Reina'da 39 kişinin hayatını kaybettiği saldırının ardından mekandan çıkan Reina saldırganı Abdulkadir Masharipov’u durdurup kimlik kontrolü ve üst araması yapmadıkları iddiasıyla yargılanan iki polisin yargılandığı davada karar çıktı. Mahkeme, iki polisin üzerine atılı suçun sabit olmadığı gerekçesiyle beraatlerine karar verdi.
İstanbul 42. Asliye Ceza Mahkemesi’nde görülen duruşmaya, tutuksuz yargılanan ve o dönem Beşiktaş İlçe Emniyet Müdürlüğü’nde polis memuru olan sanık polisler Akif A. ve Süleyman G. gelmediler. Hakim Gönül Doğan, görüntülerdeki kişilerin sanıklar olup olmadığı hususunda raporun mahkemeye gönderildiğini belirtti. Rapora karşı söz alan sanık Süleyman G'nin avukatı Faruk Emre Akı, "Rapor lehimizedir. Müvekkilim ve diğer sanık kamera görüntülerinde tespit edilmemiştir. Müvekkilimin olay yerinde olduğuna dair ve atılı suçu işlediğine dair hiçbir delil yoktur. Beraatini talep ederim" dedi.

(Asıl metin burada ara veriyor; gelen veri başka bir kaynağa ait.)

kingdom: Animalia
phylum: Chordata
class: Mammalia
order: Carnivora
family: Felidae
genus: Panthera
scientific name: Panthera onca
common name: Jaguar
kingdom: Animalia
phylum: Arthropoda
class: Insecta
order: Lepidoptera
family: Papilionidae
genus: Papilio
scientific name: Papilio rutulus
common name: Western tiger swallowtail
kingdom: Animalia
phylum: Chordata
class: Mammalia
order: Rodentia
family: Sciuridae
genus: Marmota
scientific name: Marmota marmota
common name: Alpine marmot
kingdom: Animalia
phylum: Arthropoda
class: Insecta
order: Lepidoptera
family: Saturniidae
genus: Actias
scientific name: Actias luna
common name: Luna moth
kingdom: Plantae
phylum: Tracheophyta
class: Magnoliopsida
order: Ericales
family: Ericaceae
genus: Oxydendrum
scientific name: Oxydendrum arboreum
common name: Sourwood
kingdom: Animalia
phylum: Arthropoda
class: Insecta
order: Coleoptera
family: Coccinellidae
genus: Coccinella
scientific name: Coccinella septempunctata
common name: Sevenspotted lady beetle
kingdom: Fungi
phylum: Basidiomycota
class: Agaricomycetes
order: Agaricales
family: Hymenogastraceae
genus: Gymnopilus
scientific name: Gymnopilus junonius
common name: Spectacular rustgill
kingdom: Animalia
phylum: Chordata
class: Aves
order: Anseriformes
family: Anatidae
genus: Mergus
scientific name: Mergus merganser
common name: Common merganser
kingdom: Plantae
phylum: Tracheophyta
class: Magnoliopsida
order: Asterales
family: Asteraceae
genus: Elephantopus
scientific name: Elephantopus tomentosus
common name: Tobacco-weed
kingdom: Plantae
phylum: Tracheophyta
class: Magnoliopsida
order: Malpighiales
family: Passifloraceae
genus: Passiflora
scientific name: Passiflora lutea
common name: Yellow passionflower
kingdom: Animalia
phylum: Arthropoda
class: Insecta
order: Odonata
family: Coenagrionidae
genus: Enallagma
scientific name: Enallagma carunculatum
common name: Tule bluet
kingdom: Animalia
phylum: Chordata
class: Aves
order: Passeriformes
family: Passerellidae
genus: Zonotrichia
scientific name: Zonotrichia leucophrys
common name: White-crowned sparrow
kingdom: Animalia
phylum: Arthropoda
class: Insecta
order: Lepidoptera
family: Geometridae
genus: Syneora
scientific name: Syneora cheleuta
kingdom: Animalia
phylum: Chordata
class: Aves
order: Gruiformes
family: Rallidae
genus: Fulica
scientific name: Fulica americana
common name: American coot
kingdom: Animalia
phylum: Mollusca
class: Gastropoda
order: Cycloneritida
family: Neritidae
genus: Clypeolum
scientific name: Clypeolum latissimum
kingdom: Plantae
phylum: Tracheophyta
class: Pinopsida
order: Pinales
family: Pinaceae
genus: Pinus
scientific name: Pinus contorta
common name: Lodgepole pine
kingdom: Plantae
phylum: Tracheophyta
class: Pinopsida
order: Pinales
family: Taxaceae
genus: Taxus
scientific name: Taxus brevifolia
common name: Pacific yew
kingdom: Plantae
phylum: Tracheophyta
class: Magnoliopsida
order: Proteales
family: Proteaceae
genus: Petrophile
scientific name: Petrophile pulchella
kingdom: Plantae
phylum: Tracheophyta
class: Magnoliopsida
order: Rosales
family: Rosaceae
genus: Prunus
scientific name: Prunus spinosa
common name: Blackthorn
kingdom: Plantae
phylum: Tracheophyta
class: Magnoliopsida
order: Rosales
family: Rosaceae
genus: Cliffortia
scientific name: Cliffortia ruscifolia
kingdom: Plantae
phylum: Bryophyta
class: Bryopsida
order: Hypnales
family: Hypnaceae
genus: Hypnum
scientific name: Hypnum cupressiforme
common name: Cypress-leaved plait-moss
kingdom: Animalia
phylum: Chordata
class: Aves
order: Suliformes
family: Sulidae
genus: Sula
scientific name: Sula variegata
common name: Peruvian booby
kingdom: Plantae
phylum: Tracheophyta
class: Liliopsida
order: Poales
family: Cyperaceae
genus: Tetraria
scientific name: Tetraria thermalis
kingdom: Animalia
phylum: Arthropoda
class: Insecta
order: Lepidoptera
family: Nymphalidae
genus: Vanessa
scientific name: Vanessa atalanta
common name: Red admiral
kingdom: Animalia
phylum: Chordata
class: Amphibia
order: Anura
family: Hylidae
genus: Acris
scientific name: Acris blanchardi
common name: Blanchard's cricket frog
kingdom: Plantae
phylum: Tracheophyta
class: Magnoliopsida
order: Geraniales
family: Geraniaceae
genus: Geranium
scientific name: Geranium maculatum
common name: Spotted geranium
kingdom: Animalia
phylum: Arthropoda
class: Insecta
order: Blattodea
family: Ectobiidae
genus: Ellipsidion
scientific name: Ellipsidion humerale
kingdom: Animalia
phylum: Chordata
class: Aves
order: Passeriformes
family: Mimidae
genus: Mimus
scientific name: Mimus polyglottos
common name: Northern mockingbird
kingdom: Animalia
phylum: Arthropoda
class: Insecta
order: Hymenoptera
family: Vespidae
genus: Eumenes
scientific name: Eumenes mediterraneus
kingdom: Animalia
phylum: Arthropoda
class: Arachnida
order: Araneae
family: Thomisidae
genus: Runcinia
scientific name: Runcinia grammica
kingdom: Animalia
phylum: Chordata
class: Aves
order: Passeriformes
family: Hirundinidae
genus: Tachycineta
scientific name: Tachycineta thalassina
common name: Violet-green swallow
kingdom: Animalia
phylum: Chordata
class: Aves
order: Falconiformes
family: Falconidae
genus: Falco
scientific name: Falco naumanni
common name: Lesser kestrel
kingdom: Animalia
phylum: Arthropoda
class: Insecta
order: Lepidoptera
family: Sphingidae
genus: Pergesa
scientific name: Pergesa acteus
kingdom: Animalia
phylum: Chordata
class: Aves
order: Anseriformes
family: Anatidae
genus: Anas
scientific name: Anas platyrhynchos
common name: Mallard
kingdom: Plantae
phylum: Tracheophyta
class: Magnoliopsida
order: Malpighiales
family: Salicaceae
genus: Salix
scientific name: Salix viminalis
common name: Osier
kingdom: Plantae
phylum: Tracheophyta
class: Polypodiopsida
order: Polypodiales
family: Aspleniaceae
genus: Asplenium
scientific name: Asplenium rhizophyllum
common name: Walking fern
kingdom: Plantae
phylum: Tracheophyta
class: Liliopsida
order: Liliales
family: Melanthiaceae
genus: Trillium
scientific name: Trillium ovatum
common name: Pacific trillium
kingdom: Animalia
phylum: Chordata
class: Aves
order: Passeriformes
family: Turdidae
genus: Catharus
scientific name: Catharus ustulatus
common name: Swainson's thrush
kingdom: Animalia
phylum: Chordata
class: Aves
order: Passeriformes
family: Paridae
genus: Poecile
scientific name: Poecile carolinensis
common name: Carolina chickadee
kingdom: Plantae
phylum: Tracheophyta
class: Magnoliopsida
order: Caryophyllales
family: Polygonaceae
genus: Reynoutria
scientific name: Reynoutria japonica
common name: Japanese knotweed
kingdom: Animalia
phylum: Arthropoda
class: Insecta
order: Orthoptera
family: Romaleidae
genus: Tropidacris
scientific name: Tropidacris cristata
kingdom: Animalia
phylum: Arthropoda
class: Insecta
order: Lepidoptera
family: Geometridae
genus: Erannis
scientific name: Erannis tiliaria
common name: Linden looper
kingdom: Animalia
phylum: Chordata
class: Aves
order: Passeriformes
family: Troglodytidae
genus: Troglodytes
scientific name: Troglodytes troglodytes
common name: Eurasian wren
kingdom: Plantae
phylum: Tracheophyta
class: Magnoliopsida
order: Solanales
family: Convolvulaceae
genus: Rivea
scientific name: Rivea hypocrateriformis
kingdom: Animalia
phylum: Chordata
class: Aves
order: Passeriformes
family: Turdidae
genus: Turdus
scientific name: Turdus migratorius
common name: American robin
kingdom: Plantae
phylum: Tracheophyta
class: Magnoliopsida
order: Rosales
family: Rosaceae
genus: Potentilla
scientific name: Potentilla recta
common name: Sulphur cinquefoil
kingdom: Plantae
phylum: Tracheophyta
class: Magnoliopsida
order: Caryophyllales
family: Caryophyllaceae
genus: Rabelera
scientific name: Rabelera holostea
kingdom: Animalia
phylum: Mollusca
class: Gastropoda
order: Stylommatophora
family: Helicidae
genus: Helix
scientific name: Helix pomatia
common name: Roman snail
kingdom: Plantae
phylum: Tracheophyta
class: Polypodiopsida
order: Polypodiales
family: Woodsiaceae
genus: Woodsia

Mahkeme, sanıklar hakkında görevi ihmal suçunu işledikleri iddiasıyla kamu davası açılmışsa da sanıkların üzerine atılı suçu işledikleri sabit olmadığından ayrı ayrı beraatlerine karar verdi.
Ne olmuştu?
İstanbul Cumhuriyet Savcılığı'nca hazırlanan iddianamede, iki polisin "Görevi ihmal" suçundan cezalandırılmaları talep ediliyordu. Önceki duruşmada ifade veren sanık Akif A. savunmasında, şunları söylemişti:
"Ortaköy’de yürüyorduk. Birinci köprünün altında bulunan olay yeri inceleme büro amirliğinin yanına geldiğimizde olayı öğrendik. Müdürümün Reina’nın önünde mevzilendiğini gördüm. Aracın kapısı açıktı. Müdürüme yardımcı olmak için yanına gittim. Dışarıda polisler vardı. Henüz Reina’nın içerisine girilmemişti. Yerde yatan bir polis memuru vardı. Özel güvenlikler içeriden bir telsiz çıkardı. ‘Arapça konuşuluyor, Arapça bilen var mı’ diyerek telsizi bana verdiler. Ben Arapça bilen var mı diye çevreden aramaya başladım. Bulamadım. Reina’nın yan kapısından özel harekat görevlileri içeri girdiler. Güvenlik kamera kayıtlarını izlediler. Eylemi yapan şahsın kıyafetlerini değiştirip çıkmış olabileceği söylendi. Reina’nın içindeki bazı kişiler tahliye edilmişti. Kalan kişiler de yaralı bile olsalar aranarak kontrol edildikten sonra çıkarıldılar ve memurlar eşliğinde olay yeri inceleme büro amirliğinin önünde toplandılar. Hiç kimsenin ayrılmasına izin verilmedi. Kulüp bu şekilde boşaltıldı. Benim eylemi yapan şahsı durdurduğum, kimlik kontrolü ve üst araması yapmadan serbest bıraktığım iddia ediliyor. Bununla ilgili görüntüler olduğu söyleniyor. Ben görüntüleri izledim, görüntülerdeki kişinin ben olup olmadığımı bilmiyorum, görüntüler net değil. Olay günü faili durdurup durdurmadığımı üst araması ve kimlik kontrolü yapıp yapmadığımı da hiç hatırlamıyorum. Atılı suçu kabul etmiyorum."
Diğer sanık Süleyman G. İse olay günü gözaltı aracında görevli olduğunu belirterek “Ben hiç Reina önüne gitmedim. Hep bulunduğum yerde kaldım. Oradan izledim. Olayları takip ettim. Yaralıların ve diğer kişilerin tahliye işlemi yapıldı. Reina’dan çıkan kişilerin polis evinde ve olay yeri inceleme büro amirliğinde toplanması emri geldi. Bizde bu anonstan sonra gelen şahısları bırakmadık. İçeri aldık. Atılı suçlamayı kabul etmiyorum" diye konuşmuştu.